BEGIN DATA FOR THIS TASK

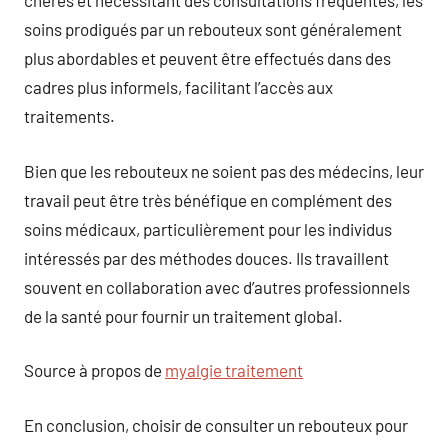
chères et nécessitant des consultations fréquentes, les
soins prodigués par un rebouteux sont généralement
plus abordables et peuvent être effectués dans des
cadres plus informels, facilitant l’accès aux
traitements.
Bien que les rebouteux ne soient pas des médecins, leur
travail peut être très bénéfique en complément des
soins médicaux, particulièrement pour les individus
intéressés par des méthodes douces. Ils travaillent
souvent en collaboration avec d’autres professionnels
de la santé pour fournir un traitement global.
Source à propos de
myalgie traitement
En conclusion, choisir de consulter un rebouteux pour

END DATA FOR THIS TASK
BEGIN DATA FOR THIS TASK

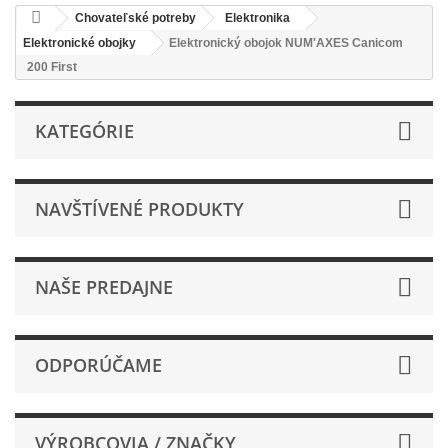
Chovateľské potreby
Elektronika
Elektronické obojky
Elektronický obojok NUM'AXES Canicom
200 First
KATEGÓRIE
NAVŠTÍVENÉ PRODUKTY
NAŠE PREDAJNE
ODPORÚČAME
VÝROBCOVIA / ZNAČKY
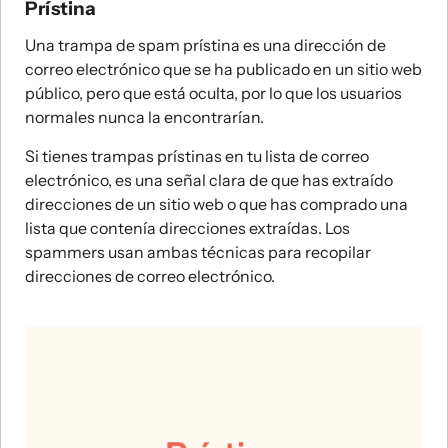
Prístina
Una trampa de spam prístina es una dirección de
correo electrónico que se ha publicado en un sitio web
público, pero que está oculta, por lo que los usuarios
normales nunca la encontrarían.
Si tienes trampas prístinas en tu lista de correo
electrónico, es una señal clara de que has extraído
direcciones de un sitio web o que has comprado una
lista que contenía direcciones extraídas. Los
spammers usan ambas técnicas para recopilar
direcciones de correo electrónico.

END DATA FOR THIS TASK
BEGIN DATA FOR THIS TASK

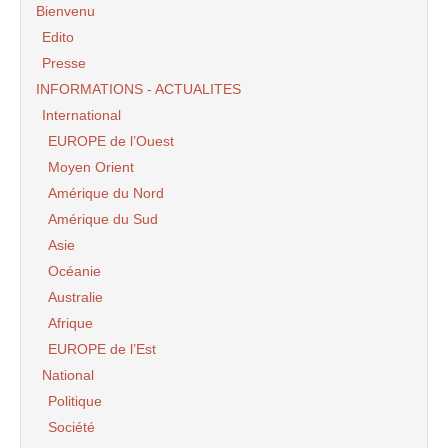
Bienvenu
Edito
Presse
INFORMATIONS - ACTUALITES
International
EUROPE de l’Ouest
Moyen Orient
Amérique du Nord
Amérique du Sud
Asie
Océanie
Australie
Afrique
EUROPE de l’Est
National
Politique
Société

END DATA FOR THIS TASK

_WORK REQUEST:_ Can you recast the listing above, starting at the line that contains "chères et nécessitant" and ending at the line that contains "Bien que les", as a JSON list of strings with one string per line and any blank lines left out?

_SOLUTION FOR THIS EXERCISE:_
[
  "chères et nécessitant des consultations fréquentes, les",
  "soins prodigués par un rebouteux sont généralement",
  "plus abordables et peuvent être effectués dans des",
  "cadres plus informels, facilitant l’accès aux",
  "traitements.",
  "Bien que les rebouteux ne soient pas des médecins, leur"
]